Ähnliche Sorgen plagen Waltraud Hubschneider, die in Rudersberg (Rems-Murr-Kreis) seit 40 Jahren einen Getränkemarkt und seit sechs Jahren auch die Gastronomie «Zur BrennAlp» betreibt. «Der Getränkemarkt mit seinen Fest- und Teilzeitangestellten läuft», sagt Hubschneider. «Aber die Gastronomie ist geschlossen.» Das trifft in der «BrennAlp» zwei Vollzeit- und eine Teilzeitkraft sowie drei Minijobber.

«Wir werden alles tun, damit uns unsere Mitarbeiter erhalten bleiben», sagt Waltraud Hubschneider. Und weist auf einen für die Gastro-Mitarbeiter besonders kritischen Punkt hin: «Die Gastronomie braucht Mini-Jobber - und wir bezahlen ja auch dafür, 30 Prozent auf die 450 Euro Lohn an die Bundesknappschaft in Berlin.
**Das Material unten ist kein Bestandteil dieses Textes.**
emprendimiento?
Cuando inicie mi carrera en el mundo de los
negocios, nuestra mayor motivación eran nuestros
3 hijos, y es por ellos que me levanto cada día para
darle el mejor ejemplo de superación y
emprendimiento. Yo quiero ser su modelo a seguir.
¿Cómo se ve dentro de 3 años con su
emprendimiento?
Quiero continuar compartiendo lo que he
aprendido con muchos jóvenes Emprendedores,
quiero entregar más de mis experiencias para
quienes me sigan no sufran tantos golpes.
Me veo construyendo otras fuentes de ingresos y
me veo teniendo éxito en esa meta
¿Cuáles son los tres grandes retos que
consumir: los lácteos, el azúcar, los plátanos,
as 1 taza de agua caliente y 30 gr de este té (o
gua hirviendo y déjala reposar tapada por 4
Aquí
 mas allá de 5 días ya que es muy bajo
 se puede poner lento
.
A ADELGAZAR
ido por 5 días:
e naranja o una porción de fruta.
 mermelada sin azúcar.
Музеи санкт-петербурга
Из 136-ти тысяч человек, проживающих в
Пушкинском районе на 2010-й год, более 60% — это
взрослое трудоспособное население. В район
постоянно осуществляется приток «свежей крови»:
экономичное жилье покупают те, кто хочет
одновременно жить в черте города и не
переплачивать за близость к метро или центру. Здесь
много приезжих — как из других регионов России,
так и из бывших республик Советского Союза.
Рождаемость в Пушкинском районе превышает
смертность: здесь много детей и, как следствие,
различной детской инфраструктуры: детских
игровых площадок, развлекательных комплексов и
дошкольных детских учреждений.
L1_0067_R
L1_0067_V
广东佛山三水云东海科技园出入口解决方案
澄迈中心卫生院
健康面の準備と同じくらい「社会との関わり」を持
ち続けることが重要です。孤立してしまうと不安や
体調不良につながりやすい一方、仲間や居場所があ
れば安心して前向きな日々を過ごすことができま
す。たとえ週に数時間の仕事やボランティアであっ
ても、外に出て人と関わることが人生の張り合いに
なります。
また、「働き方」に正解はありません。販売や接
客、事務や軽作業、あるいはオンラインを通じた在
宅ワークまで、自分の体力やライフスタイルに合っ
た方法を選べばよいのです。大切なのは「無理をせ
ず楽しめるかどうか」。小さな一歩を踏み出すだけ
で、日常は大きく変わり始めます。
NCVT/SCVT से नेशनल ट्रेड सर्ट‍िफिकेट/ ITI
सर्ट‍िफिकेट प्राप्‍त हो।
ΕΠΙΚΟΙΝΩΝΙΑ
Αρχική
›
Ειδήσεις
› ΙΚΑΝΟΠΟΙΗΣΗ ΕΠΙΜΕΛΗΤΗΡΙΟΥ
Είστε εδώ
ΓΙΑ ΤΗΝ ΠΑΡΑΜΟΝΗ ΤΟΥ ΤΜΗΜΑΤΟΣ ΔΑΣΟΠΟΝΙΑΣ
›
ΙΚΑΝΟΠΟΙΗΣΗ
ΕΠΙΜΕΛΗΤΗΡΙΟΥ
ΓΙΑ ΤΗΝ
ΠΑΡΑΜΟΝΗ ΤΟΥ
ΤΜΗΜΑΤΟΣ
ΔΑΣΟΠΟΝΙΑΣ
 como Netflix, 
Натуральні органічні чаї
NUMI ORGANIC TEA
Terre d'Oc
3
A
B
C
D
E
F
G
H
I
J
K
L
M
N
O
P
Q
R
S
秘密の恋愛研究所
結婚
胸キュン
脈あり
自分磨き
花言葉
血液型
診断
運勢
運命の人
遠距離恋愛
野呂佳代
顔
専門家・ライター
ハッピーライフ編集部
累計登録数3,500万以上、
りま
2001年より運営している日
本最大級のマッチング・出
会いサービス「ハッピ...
Aber laut gesetzlicher Regelungen fallen diese Mitarbeiter bei der Kurzarbeitsregelung raus, verdienen also nun gar nichts.» Das könne nicht angehen, sagt Hubschneider, man müsse nachbessern. «Wenigstens die 60 Prozent vom Nettolohn wie die anderen - da wäre schon viel geholfen, die Leute sind auf die paar 100 Euro absolut angewiesen».

Allein ein Kredit reicht da nicht, sagt auch Nanno Smeets. «Wir haben zehn Aushilfen auf Mini-Job-Basis, denen fehlt das Geld - die arbeiten ja in der Gastro nicht zum Spaß, auch wenn es ihnen bei uns gefällt», sagt er. Mit einem Kredit als Landes- oder Staatshilfe sei ihnen nicht geholfen, sagen die Inhaber vom «Immer Beer Herzen». «Den Ausfall kann ich nicht mehr wettmachen, wenn wir dann irgendwann wieder aufmachen - wir sind ja kein Autokonzern, der seine Produktion hochfährt. Die Biere, die der Gast heute nicht trinkt, holen wir nicht mehr auf», sagt Kersten Knödel.

«Die Minijobber im Gastgewerbe hat es frühzeitig und sehr hart getroffen«, sagte Daniel Ohl, Sprecher des Dehoga Baden-Württemberg, der Deutschen Presse-Agentur in Stuttgart. «Kaum ein Betrieb braucht in der aktuellen Situation noch Aushilfskräfte, viele Minijobber verlieren deshalb dringend benötigte Einnahmen.» Das Problem dabei: Gerade die Minijobber, die für die Branche so wichtig sind, fallen nicht unter die Kurzarbeitszeit-Regelungen und stehen somit in der Corona-Krise völlig ohne Einkommen da.

Derweil bleiben die Grundkosten bestehen, Pacht, Miete, Strom, Telefon, alles läuft weiter. In sozialen Netzwerken bekundet die Kundschaft ihre Solidarität, doch die Kassen bleiben leer. «Und dann ist noch die Frage, wie es weiter geht, wenn die Coronakrise vorbei ist», gibt Kersten Knödel zu bedenken. Denn: «Dann werden die Gäste auch nicht mehr so viel Geld in der Tasche haben.»